╭─ Extracted information

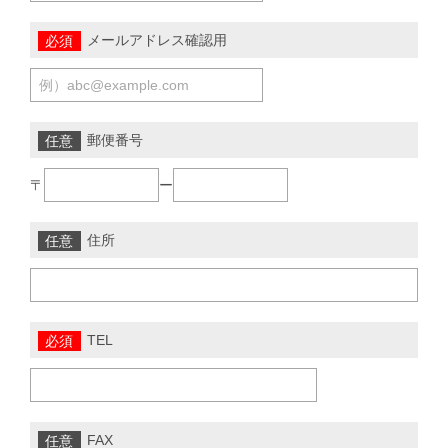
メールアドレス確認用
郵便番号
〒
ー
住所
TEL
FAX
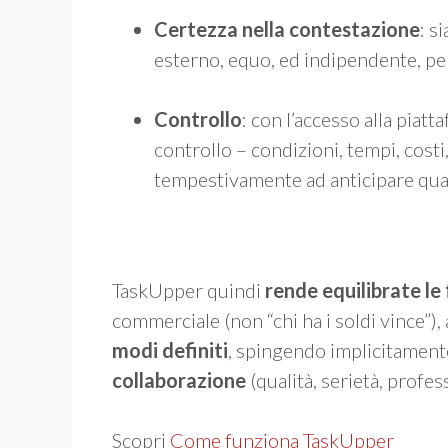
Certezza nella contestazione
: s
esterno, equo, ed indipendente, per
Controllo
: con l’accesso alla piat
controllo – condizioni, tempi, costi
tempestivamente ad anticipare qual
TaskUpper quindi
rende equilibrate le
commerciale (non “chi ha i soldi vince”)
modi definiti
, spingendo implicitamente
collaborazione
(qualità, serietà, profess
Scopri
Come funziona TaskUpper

╰─
╭─ Extracted information

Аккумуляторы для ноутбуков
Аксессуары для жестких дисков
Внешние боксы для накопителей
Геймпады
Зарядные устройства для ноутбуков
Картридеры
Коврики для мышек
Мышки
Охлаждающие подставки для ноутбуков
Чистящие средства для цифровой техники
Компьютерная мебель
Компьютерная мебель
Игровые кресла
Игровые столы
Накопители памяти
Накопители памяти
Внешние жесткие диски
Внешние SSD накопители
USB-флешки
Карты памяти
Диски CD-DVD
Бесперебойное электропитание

╰─

● **Problem description**
When a line holds the string "TaskUpper", pull it out of the listing.

● **Exercise output**
TaskUpper quindi
Come funziona TaskUpper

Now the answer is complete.